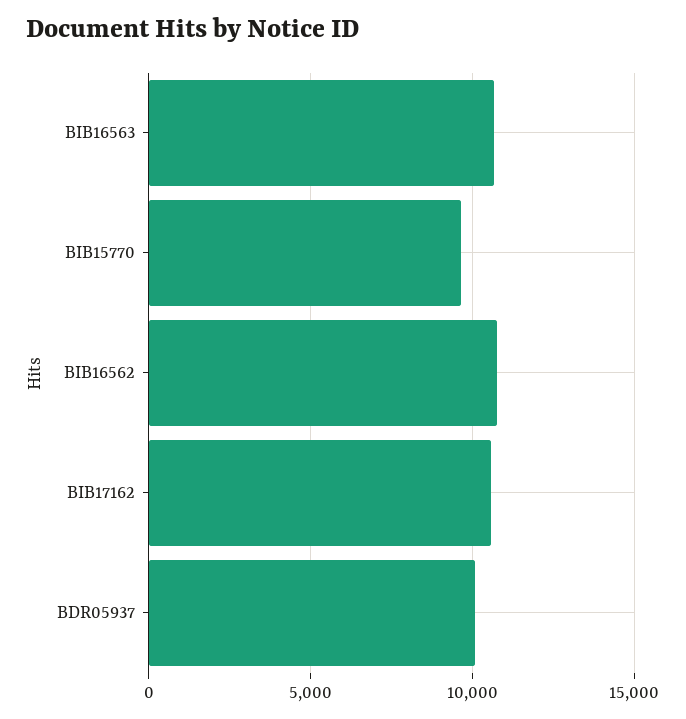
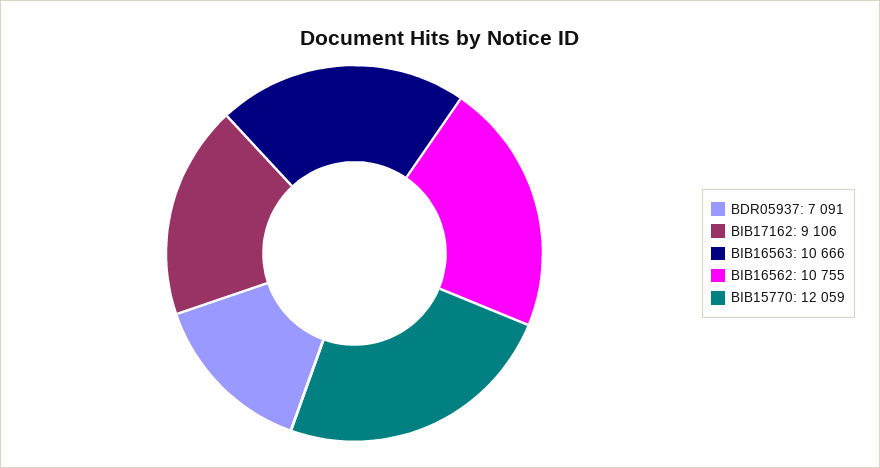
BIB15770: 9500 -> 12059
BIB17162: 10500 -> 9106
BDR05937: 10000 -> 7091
--
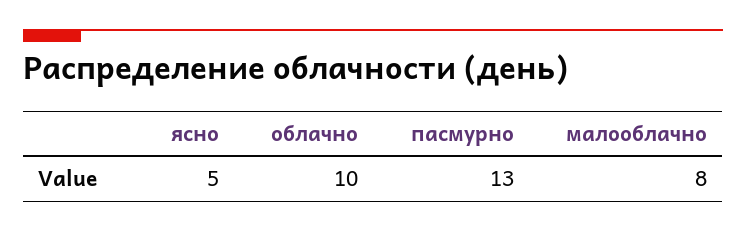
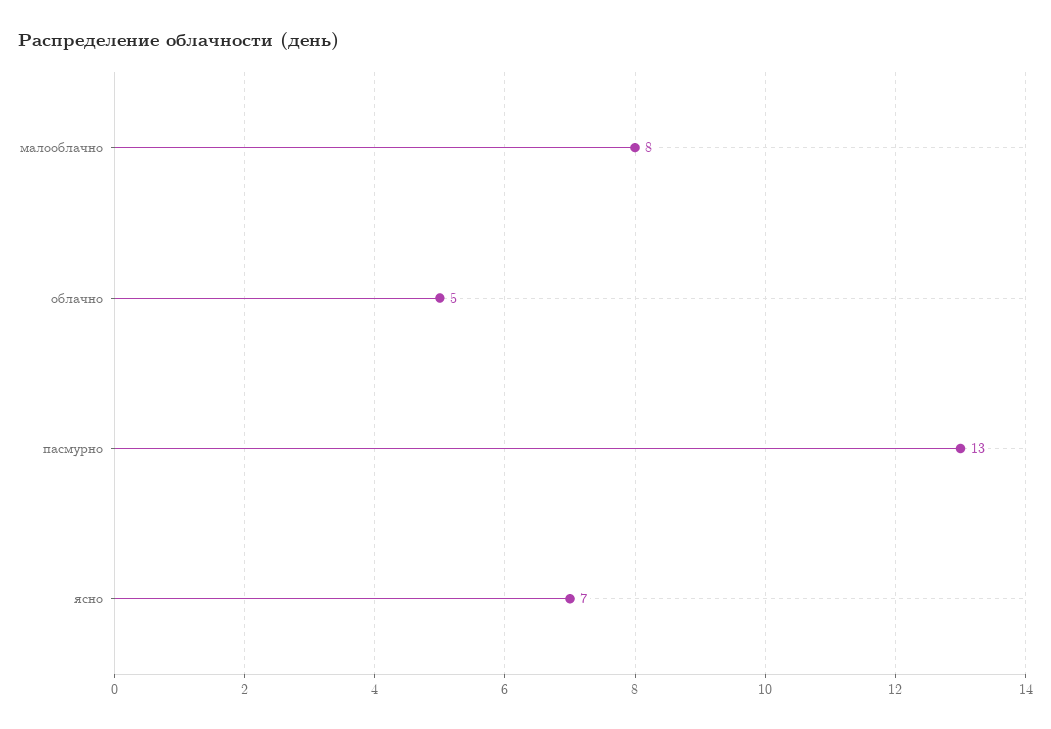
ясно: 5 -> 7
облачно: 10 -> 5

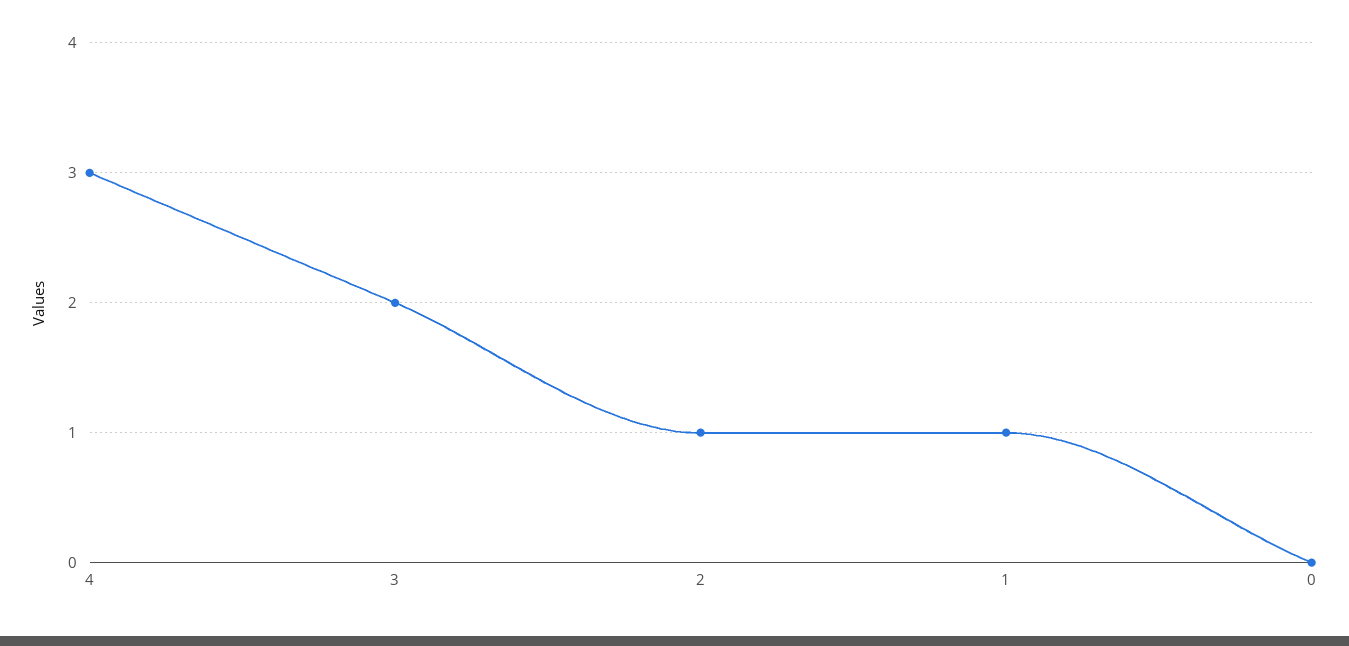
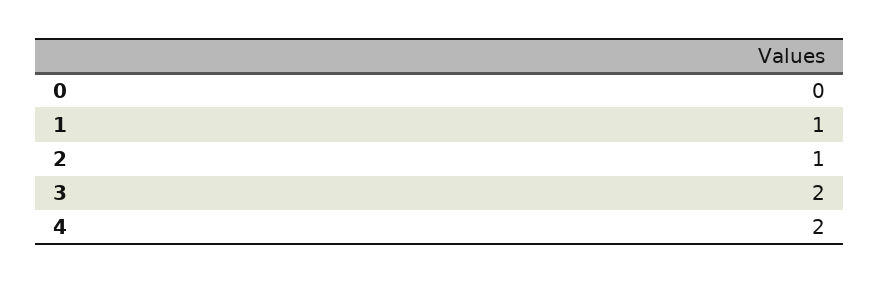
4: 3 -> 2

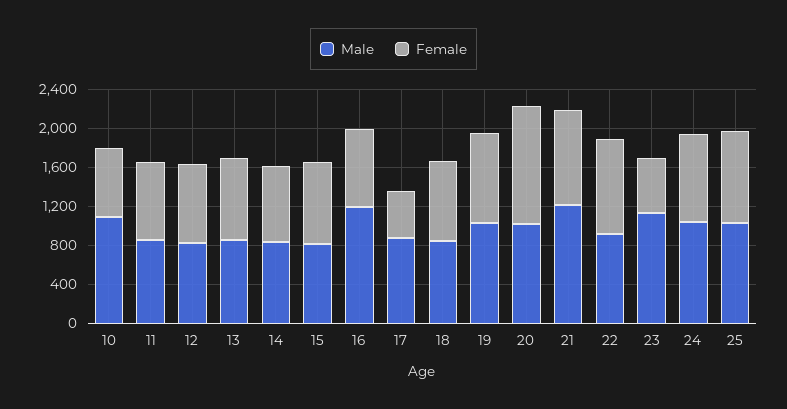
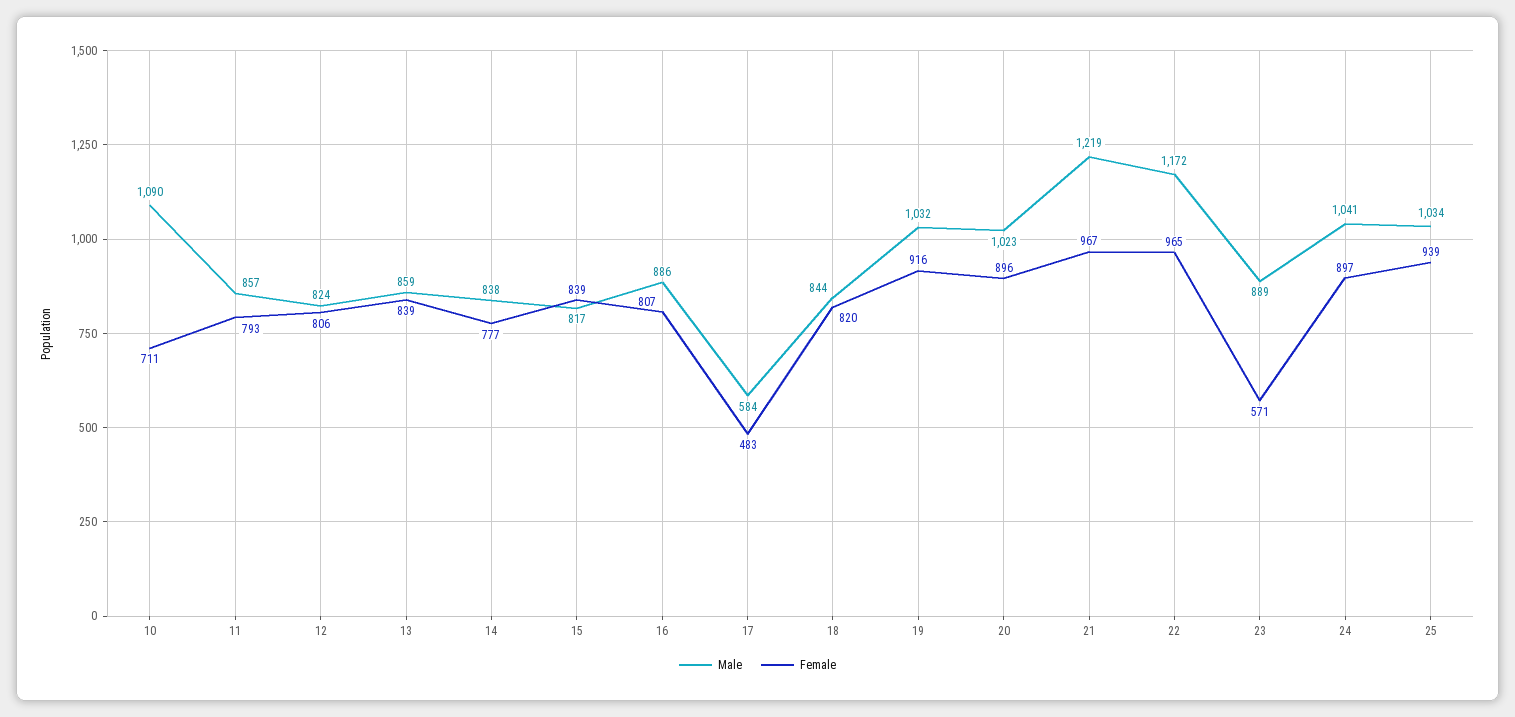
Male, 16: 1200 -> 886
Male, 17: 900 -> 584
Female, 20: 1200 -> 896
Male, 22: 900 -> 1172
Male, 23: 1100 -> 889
--
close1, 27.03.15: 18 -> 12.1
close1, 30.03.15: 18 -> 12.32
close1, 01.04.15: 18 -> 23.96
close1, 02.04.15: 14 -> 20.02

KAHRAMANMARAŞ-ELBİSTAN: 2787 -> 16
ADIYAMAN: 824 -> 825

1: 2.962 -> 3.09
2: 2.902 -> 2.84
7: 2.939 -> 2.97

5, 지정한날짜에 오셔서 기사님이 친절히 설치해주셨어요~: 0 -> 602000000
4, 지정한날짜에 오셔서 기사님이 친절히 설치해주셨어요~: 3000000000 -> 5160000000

DIRECTIONS FOR THIS TASK: Above are the records; copy exactly the lines from the line with "BIB15770: 9500 -> 12059" through the line with "BDR05937: 10000 -> 7091", both included.

SOLUTION TO THE PROBLEM:
BIB15770: 9500 -> 12059
BIB17162: 10500 -> 9106
BDR05937: 10000 -> 7091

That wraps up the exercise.